To do>
Print every line below that comes at or after the line containing "Page size: 1241x1754.", exactly as written.

=======

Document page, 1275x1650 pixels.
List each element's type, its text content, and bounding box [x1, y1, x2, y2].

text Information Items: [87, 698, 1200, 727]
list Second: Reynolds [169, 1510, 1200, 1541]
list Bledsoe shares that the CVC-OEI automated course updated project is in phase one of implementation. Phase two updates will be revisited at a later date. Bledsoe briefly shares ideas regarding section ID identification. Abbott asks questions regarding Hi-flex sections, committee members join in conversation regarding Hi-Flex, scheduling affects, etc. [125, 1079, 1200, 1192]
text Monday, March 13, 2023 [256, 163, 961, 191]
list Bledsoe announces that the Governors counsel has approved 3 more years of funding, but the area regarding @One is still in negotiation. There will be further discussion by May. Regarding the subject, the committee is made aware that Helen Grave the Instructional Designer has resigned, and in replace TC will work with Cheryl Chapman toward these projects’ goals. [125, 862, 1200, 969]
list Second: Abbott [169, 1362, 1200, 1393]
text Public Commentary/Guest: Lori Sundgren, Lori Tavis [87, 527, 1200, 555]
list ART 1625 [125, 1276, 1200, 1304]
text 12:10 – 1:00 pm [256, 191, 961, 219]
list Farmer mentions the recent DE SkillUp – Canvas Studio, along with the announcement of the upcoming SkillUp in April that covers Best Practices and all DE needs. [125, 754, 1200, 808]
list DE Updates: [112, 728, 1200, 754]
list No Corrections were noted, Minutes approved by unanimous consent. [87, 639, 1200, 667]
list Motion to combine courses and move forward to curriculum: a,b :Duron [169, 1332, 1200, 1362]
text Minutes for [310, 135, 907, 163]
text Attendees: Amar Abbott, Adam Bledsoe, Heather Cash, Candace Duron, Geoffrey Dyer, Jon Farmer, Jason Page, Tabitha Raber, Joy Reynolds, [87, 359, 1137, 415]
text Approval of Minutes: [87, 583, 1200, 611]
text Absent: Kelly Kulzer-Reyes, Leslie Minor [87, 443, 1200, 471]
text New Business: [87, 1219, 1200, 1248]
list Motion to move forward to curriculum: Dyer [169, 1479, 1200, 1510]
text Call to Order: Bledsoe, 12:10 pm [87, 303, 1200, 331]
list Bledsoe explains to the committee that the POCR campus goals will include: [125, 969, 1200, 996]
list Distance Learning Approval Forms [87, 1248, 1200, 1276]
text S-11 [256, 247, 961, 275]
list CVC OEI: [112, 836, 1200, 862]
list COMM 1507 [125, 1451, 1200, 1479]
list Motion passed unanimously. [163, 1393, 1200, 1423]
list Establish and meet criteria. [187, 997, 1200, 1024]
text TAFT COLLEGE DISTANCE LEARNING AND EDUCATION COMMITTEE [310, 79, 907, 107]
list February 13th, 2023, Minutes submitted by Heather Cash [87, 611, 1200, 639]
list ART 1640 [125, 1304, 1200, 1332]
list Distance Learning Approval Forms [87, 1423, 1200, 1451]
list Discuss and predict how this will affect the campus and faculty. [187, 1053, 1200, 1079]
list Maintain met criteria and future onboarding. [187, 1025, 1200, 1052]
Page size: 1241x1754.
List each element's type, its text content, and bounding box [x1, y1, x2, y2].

=======

Answer to this exercise>
Page size: 1241x1754.
List each element's type, its text content, and bounding box [x1, y1, x2, y2].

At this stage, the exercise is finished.